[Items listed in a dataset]

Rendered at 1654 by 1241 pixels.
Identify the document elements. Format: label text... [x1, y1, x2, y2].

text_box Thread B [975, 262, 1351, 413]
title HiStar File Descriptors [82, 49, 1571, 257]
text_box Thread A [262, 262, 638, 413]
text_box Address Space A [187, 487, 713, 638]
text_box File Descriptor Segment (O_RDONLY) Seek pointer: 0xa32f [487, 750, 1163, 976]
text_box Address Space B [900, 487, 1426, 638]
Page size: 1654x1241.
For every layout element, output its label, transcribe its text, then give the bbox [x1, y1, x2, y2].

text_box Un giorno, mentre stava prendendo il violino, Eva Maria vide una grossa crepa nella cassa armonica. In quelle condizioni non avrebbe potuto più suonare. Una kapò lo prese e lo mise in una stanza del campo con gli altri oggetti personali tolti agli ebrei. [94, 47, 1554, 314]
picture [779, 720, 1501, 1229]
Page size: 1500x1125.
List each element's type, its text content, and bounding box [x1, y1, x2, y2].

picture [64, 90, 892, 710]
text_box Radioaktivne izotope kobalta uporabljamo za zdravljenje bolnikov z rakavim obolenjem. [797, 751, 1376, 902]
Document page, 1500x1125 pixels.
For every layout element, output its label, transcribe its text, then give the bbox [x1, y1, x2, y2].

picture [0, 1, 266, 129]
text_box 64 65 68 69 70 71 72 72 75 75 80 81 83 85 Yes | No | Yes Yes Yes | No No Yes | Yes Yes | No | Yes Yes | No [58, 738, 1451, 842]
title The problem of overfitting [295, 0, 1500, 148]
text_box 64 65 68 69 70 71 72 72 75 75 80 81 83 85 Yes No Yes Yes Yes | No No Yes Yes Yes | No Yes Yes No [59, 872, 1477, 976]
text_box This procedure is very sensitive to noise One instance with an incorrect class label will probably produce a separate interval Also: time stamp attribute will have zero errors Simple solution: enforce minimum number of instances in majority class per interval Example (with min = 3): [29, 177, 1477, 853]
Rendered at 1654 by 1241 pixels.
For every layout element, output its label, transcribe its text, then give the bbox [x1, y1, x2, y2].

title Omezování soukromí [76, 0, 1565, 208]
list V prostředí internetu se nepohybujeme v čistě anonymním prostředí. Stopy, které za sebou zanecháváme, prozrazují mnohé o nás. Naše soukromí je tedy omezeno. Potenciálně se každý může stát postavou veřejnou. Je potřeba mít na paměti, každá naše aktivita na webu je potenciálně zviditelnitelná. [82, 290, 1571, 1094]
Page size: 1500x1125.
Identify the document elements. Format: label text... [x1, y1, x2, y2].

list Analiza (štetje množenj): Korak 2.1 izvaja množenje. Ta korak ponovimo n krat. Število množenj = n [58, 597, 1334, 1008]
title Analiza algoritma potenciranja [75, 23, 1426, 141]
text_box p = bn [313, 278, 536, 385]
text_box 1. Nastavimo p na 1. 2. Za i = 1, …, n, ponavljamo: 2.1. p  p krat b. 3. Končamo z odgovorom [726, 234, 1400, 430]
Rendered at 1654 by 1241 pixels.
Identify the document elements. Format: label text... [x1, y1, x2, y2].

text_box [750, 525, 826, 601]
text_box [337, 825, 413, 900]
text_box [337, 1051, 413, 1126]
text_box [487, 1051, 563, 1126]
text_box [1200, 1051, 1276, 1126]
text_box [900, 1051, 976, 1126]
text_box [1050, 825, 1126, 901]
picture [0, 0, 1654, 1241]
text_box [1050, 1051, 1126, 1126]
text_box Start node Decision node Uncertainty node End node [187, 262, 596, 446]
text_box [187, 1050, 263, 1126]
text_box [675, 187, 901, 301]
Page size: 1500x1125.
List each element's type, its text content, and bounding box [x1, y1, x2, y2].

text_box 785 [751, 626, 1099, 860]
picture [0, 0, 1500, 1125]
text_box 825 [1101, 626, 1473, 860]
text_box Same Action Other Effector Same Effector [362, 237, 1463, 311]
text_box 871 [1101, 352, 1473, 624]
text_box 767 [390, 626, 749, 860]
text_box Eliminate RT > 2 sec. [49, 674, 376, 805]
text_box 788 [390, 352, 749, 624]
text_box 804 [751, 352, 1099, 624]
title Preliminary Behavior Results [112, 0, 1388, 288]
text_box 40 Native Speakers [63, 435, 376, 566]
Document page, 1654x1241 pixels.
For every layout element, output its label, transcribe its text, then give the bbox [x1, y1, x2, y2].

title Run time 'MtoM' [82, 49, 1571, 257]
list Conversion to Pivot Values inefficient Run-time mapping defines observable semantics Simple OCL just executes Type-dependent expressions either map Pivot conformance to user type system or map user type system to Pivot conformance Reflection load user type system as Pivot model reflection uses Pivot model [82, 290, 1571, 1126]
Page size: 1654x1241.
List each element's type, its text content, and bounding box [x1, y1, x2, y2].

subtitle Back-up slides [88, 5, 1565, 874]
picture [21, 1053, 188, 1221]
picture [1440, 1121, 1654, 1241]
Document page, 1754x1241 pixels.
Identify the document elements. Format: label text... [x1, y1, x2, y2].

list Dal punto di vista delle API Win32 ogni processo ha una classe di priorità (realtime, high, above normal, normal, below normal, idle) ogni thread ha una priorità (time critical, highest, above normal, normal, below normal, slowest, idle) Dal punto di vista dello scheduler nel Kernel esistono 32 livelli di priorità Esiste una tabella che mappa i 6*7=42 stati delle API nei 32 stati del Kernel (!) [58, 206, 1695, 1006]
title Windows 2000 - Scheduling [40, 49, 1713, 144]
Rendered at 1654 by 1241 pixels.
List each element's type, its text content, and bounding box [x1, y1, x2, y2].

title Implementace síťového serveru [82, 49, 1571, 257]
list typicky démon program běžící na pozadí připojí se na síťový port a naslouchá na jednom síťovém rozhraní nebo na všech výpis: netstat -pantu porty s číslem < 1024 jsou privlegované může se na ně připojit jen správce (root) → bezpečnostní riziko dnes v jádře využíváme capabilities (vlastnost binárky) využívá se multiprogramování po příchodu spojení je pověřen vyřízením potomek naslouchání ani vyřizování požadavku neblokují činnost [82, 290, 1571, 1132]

TO BE DONE:
Render the listing from its first line through the line containing "text_box File Descriptor" as a Markdown table with the columns Row and Line, numbering each line and skipping blank ones.

OUTPUT OF THE EXERCISE:
| Row | Line |
|---|---|
| 1 | Rendered at 1654 by 1241 pixels. |
| 2 | Identify the document elements. Format: label text... [x1, y1, x2, y2]. |
| 3 | text_box Thread B [975, 262, 1351, 413] |
| 4 | title HiStar File Descriptors [82, 49, 1571, 257] |
| 5 | text_box Thread A [262, 262, 638, 413] |
| 6 | text_box Address Space A [187, 487, 713, 638] |
| 7 | text_box File Descriptor Segment (O_RDONLY) Seek pointer: 0xa32f [487, 750, 1163, 976] |